Para quienes vivimos de manera profunda y comprometida la lucha contra la dictadura de Pinochet desde 1973 hasta 1990, ¡diecisiete horrorosos años!, a partir de nuestra experiencia (hay que recordar que significó miles de muertos y centenares de miles de torturados, exiliados, relegados y perseguidos), resulta muy claro que para revertir el orden vigente se requerirá tiempo y esfuerzo. Es decir, el beneficio de la lucha presente y futura solo lo disfrutaremos en parte, pero nuestros hijos y nietos ciertamente disfrutarán la vida de la forma en que merece ser vivida.
En los 70 y 80 no luchamos -dispuestos a entregarlo todo- en virtud de alguna prebenda. Lo hicimos pensando en que la patria merecía otro destino: plena democracia y libertad y justicia social para todos los chilenos. Este sueño no se logró. Muchos luchadores antifascistas se dejaron envolver por los discursos de los líderes que actuaron en connivencia con los poderes fácticos, asegurando que el desarrollo económico proveería las condiciones para el progreso social. A otros nos desmovilizaron con la ilusión de que la lucha ya había terminado, y las dirigencias permitieron este proceso de desorganización del movimiento social, acaso consciente e interesadamente, acaso por falta de lucidez o capacidad.

Datos de comprensión de gráficos
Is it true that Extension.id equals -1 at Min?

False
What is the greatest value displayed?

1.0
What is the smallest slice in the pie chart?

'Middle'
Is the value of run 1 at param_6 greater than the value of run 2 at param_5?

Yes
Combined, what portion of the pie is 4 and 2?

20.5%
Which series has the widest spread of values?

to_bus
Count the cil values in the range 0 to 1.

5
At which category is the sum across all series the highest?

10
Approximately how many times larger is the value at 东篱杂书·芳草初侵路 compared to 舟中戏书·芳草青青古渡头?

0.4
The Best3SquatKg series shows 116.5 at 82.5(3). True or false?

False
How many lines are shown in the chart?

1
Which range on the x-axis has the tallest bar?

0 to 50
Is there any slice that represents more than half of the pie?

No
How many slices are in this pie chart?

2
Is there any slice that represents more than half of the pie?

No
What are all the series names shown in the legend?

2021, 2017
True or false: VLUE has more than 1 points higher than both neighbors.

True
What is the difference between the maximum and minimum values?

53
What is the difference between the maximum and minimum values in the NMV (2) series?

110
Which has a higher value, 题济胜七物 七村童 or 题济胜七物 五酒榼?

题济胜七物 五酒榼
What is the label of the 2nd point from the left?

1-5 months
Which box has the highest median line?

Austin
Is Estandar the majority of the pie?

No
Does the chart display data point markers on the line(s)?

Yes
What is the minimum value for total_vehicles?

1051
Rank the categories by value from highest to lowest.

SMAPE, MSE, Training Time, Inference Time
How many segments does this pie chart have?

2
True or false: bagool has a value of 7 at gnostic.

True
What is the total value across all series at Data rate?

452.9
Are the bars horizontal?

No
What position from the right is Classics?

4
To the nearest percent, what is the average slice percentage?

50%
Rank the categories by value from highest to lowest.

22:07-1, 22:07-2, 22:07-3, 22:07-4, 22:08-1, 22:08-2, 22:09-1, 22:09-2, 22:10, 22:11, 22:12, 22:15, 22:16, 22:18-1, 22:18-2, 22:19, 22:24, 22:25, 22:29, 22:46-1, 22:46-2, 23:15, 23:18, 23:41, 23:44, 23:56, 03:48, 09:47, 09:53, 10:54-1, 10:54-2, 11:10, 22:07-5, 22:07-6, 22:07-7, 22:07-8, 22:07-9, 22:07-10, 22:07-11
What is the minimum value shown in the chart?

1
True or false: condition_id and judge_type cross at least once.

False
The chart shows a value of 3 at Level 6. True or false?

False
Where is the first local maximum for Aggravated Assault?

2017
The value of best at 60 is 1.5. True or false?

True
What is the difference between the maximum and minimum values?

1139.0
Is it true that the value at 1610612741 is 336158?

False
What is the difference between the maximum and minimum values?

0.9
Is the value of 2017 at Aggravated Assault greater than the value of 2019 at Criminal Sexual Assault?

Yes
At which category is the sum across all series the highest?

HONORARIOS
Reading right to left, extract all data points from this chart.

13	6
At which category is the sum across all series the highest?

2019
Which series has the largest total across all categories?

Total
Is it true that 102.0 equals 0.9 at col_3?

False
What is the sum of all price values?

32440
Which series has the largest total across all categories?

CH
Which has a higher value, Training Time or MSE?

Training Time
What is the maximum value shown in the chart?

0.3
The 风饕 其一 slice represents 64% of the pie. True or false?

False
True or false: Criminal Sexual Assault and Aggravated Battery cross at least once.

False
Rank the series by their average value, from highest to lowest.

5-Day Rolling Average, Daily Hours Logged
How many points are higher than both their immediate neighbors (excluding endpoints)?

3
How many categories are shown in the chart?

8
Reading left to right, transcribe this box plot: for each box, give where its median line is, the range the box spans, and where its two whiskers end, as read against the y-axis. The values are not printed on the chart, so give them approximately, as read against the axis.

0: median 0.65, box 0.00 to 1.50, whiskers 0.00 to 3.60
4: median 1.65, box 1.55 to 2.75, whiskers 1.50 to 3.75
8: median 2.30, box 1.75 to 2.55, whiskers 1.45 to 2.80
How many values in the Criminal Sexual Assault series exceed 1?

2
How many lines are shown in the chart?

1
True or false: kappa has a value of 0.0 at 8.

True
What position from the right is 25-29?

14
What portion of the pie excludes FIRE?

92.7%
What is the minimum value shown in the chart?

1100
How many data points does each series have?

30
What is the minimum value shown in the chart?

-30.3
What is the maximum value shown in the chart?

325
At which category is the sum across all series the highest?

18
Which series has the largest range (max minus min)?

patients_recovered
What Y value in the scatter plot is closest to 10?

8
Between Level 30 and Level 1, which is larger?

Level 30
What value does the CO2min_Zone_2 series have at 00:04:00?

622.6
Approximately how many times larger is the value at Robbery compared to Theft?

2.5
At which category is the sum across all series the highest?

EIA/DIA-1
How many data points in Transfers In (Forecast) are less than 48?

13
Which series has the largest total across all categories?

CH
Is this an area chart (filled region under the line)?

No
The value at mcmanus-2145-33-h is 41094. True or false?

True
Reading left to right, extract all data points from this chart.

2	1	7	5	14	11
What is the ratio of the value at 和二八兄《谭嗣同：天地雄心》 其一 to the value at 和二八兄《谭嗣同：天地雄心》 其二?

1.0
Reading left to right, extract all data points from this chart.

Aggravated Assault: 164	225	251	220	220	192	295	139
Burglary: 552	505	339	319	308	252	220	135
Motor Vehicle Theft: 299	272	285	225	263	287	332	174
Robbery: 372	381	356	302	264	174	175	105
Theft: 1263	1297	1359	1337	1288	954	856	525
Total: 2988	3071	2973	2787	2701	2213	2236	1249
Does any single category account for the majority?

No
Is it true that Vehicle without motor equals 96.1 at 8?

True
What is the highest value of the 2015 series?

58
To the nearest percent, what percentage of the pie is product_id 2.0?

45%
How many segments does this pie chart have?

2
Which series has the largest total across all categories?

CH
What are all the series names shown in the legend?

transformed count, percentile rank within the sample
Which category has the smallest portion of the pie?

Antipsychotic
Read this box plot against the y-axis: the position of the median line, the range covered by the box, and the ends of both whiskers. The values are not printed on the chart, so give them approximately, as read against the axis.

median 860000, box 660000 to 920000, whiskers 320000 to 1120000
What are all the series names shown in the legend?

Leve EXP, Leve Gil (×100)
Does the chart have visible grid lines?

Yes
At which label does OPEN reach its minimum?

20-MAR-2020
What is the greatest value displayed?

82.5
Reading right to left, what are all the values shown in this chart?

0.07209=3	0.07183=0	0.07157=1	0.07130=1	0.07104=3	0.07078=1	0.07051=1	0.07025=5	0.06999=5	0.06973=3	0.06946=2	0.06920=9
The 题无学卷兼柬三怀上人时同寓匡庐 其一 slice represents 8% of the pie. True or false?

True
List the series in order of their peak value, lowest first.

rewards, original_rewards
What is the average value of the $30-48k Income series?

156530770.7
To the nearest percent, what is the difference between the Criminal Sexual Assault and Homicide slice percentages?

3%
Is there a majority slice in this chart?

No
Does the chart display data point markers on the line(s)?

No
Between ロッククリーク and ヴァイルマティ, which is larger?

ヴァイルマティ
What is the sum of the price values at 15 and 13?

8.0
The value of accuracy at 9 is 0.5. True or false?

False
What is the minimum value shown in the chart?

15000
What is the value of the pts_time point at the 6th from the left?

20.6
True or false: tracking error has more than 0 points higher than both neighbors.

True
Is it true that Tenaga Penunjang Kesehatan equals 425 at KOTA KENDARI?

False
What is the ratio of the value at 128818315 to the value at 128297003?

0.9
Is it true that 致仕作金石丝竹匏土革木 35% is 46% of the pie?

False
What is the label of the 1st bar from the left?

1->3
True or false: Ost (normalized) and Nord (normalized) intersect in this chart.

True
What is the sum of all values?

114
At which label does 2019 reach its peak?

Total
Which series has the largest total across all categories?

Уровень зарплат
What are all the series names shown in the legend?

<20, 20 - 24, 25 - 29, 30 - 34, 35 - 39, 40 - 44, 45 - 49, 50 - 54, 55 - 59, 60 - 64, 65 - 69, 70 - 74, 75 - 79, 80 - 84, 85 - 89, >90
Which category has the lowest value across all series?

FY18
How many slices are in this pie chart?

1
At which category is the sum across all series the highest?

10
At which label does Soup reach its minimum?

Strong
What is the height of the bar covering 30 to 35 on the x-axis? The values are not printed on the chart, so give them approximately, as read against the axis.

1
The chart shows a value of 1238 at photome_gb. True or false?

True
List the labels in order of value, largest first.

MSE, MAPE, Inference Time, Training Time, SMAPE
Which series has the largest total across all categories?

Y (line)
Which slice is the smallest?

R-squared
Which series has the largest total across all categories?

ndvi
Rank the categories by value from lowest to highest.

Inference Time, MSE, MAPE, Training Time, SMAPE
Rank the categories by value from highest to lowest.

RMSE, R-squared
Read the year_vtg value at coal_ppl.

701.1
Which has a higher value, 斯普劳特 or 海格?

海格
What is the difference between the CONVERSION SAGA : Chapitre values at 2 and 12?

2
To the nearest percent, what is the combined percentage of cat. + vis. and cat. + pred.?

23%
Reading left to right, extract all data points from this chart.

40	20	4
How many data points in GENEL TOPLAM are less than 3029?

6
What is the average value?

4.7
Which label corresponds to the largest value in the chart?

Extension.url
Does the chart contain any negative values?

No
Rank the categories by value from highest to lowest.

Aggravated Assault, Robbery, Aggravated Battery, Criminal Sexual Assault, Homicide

Tus tareas
1) Según el fragmento sobre la dictadura de Pinochet, ¿entre qué años se extendió la lucha contra ella?
2) Edita el fragmento sobre la dictadura de Pinochet desde "En los 70 y" hasta "lucidez o capacidad." y cambia "sueño" por "anhelo".
3) Indica si cada afirmación concuerda con el fragmento sobre la dictadura de Pinochet: (a) en los 70 y 80 se luchó a cambio de alguna prebenda; (b) el sueño de plena democracia y justicia social se logró; (c) los hijos y nietos disfrutarán la vida de la forma en que merece ser vivida.

Respuestas
1) Desde 1973 hasta 1990.

2)
En los 70 y 80 no luchamos -dispuestos a entregarlo todo- en virtud de alguna prebenda. Lo hicimos pensando en que la patria merecía otro destino: plena democracia y libertad y justicia social para todos los chilenos. Este anhelo no se logró. Muchos luchadores antifascistas se dejaron envolver por los discursos de los líderes que actuaron en connivencia con los poderes fácticos, asegurando que el desarrollo económico proveería las condiciones para el progreso social. A otros nos desmovilizaron con la ilusión de que la lucha ya había terminado, y las dirigencias permitieron este proceso de desorganización del movimiento social, acaso consciente e interesadamente, acaso por falta de lucidez o capacidad.

3)
(a) No: "En los 70 y 80 no luchamos -dispuestos a entregarlo todo- en virtud de alguna prebenda."
(b) No: "Este sueño no se logró."
(c) Sí: "nuestros hijos y nietos ciertamente disfrutarán la vida de la forma en que merece ser vivida."